Task brief =
Write out, word for word, the first line of the data below and every line after it through the one containing "Document page, 1500x1125 pixels.".

----- Records provided

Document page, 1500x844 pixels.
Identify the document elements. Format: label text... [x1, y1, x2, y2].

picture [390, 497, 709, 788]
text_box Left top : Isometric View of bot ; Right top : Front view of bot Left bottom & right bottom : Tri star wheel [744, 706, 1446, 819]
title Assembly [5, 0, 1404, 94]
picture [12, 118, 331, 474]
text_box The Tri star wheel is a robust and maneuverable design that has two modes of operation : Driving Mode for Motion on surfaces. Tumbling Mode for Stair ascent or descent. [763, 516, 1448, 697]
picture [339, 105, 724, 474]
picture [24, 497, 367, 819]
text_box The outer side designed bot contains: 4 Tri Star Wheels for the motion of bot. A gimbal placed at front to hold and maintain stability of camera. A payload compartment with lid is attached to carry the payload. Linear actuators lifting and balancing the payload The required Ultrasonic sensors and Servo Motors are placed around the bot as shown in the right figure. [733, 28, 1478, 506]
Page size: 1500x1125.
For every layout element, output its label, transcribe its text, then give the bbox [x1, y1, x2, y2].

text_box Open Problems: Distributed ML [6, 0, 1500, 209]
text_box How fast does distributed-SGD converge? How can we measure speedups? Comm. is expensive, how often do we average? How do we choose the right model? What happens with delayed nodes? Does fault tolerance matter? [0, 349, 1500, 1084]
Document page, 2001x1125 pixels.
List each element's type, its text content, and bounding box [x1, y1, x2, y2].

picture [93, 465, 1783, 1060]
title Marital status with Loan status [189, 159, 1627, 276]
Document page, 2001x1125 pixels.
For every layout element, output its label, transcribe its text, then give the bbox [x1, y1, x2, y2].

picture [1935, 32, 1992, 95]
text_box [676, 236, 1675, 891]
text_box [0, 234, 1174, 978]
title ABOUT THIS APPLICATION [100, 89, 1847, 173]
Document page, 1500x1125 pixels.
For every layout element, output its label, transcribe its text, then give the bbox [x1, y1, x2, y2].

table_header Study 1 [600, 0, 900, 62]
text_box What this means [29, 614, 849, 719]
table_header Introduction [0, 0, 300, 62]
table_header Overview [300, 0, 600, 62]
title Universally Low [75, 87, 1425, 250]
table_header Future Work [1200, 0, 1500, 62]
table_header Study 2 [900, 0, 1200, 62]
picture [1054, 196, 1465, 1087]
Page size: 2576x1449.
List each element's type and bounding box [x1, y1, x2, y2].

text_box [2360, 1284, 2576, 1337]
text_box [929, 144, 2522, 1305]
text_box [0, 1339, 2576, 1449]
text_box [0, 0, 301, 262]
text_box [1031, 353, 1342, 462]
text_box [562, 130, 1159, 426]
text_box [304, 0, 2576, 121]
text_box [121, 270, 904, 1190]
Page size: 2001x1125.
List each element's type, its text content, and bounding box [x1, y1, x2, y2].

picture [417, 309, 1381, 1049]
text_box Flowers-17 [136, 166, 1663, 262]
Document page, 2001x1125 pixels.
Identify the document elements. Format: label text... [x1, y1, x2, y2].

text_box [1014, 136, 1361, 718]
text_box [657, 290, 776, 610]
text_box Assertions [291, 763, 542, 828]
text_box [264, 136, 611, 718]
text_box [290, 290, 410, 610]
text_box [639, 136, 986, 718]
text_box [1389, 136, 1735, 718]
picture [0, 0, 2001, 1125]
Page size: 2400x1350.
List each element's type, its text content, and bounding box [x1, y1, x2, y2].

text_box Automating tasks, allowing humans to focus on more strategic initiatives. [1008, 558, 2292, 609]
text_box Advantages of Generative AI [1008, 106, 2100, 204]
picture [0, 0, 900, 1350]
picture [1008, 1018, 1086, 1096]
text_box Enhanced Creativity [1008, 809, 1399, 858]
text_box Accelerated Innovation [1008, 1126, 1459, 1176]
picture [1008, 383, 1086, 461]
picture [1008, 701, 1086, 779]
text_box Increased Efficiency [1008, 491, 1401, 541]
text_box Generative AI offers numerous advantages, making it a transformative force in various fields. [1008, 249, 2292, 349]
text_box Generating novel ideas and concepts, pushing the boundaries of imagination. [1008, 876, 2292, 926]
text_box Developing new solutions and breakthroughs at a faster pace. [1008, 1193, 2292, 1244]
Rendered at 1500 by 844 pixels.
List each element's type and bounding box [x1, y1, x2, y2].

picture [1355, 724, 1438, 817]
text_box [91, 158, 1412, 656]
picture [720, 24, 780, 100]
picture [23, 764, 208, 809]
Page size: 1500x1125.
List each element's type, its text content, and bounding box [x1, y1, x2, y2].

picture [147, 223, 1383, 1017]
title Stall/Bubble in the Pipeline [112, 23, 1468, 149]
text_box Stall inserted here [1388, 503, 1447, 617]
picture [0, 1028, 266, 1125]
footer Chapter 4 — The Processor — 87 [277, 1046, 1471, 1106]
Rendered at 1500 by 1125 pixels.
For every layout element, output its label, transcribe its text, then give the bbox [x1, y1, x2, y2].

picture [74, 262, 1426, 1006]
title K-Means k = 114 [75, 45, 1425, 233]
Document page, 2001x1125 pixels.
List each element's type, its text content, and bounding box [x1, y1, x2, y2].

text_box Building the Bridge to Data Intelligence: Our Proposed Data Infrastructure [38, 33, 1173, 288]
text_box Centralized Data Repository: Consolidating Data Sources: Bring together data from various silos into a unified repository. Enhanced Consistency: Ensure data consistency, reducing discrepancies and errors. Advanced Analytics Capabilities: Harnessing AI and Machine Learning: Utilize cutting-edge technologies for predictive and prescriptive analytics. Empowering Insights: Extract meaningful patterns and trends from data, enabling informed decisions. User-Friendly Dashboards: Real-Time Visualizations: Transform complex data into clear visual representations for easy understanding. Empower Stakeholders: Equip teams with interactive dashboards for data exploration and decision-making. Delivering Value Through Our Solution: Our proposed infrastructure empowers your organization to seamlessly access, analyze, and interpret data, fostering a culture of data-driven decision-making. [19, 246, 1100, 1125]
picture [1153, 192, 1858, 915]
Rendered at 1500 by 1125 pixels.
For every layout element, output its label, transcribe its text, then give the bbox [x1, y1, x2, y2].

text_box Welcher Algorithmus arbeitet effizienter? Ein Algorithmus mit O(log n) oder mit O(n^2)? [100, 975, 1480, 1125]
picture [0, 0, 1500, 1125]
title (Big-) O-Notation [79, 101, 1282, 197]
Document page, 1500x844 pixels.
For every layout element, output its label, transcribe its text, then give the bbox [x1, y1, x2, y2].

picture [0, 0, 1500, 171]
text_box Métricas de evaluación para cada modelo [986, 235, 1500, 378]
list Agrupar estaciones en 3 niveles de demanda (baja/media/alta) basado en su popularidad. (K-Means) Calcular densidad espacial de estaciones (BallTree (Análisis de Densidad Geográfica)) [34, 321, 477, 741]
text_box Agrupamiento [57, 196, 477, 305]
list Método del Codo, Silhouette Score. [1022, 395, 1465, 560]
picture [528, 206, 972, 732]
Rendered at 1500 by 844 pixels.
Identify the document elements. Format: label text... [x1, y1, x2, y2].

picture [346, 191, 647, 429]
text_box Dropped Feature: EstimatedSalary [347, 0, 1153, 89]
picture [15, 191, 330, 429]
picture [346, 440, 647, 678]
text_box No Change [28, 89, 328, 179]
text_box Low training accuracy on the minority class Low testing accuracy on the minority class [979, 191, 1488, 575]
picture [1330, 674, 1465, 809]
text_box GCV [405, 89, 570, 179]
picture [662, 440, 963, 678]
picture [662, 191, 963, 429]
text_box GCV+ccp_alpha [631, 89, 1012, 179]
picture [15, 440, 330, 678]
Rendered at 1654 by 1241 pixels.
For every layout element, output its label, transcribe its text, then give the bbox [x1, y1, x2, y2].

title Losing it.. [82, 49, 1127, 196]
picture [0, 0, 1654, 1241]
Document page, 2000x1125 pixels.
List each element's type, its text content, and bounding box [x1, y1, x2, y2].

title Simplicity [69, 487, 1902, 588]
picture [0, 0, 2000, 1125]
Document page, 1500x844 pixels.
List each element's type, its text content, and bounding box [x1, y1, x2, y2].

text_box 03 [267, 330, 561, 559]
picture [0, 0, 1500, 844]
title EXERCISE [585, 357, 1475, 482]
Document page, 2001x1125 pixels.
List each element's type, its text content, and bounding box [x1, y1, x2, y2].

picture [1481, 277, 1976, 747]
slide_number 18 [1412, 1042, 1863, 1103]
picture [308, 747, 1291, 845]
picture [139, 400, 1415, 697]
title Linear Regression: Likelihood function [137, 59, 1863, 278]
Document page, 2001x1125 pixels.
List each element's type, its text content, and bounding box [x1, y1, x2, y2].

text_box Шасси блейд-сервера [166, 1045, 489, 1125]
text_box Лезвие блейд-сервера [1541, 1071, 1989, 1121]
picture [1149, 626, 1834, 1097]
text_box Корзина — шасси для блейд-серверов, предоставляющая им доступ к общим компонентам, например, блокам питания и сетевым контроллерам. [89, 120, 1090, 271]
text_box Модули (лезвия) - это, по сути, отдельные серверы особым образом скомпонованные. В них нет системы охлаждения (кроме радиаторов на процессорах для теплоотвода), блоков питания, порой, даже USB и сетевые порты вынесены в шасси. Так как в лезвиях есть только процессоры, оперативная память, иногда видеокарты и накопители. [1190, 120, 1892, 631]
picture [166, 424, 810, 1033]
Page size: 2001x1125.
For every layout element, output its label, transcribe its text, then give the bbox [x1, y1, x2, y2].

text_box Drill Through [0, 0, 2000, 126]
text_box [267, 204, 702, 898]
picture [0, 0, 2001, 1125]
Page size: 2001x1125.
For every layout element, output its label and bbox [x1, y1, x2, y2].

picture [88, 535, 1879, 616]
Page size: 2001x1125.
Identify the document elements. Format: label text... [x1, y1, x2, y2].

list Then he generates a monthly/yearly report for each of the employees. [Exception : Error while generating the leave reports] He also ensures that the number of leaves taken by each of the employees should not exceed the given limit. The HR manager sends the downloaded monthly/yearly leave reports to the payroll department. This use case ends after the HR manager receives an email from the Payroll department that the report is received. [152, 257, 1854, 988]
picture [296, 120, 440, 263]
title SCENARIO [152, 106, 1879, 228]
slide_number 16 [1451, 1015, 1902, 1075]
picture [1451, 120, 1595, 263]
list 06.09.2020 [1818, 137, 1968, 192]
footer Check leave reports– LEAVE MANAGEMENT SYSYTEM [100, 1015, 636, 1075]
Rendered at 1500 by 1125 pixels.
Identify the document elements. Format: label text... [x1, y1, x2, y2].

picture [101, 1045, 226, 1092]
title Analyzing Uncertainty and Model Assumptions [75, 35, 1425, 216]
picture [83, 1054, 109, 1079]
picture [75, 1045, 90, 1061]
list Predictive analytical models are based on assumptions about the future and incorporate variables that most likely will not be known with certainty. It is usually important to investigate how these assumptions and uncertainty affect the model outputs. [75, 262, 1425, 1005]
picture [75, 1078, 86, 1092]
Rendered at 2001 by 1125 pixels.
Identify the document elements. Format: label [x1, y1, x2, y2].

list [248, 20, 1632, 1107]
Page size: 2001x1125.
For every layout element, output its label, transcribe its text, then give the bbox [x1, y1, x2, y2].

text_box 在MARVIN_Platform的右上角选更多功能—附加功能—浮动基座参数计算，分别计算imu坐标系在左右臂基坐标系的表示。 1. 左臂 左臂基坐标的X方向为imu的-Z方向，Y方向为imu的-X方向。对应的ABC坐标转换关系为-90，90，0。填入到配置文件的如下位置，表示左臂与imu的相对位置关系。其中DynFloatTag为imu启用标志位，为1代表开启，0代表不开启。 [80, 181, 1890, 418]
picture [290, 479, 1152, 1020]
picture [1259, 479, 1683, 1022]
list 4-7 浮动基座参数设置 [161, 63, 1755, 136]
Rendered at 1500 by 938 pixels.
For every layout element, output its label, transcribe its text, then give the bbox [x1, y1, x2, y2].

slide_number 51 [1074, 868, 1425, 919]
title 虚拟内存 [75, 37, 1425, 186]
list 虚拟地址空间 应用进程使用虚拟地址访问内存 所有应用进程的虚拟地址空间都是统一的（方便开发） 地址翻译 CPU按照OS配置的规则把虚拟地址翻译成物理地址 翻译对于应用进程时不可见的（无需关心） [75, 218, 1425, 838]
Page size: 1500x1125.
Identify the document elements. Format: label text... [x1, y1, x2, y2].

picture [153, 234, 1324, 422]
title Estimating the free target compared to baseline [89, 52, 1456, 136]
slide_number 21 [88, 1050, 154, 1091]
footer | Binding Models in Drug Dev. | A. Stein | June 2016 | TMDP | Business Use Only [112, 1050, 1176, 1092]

----------

Response area =
Document page, 1500x844 pixels.
Identify the document elements. Format: label text... [x1, y1, x2, y2].

picture [390, 497, 709, 788]
text_box Left top : Isometric View of bot ; Right top : Front view of bot Left bottom & right bottom : Tri star wheel [744, 706, 1446, 819]
title Assembly [5, 0, 1404, 94]
picture [12, 118, 331, 474]
text_box The Tri star wheel is a robust and maneuverable design that has two modes of operation : Driving Mode for Motion on surfaces. Tumbling Mode for Stair ascent or descent. [763, 516, 1448, 697]
picture [339, 105, 724, 474]
picture [24, 497, 367, 819]
text_box The outer side designed bot contains: 4 Tri Star Wheels for the motion of bot. A gimbal placed at front to hold and maintain stability of camera. A payload compartment with lid is attached to carry the payload. Linear actuators lifting and balancing the payload The required Ultrasonic sensors and Servo Motors are placed around the bot as shown in the right figure. [733, 28, 1478, 506]
Page size: 1500x1125.
For every layout element, output its label, transcribe its text, then give the bbox [x1, y1, x2, y2].

text_box Open Problems: Distributed ML [6, 0, 1500, 209]
text_box How fast does distributed-SGD converge? How can we measure speedups? Comm. is expensive, how often do we average? How do we choose the right model? What happens with delayed nodes? Does fault tolerance matter? [0, 349, 1500, 1084]
Document page, 2001x1125 pixels.
List each element's type, its text content, and bounding box [x1, y1, x2, y2].

picture [93, 465, 1783, 1060]
title Marital status with Loan status [189, 159, 1627, 276]
Document page, 2001x1125 pixels.
For every layout element, output its label, transcribe its text, then give the bbox [x1, y1, x2, y2].

picture [1935, 32, 1992, 95]
text_box [676, 236, 1675, 891]
text_box [0, 234, 1174, 978]
title ABOUT THIS APPLICATION [100, 89, 1847, 173]
Document page, 1500x1125 pixels.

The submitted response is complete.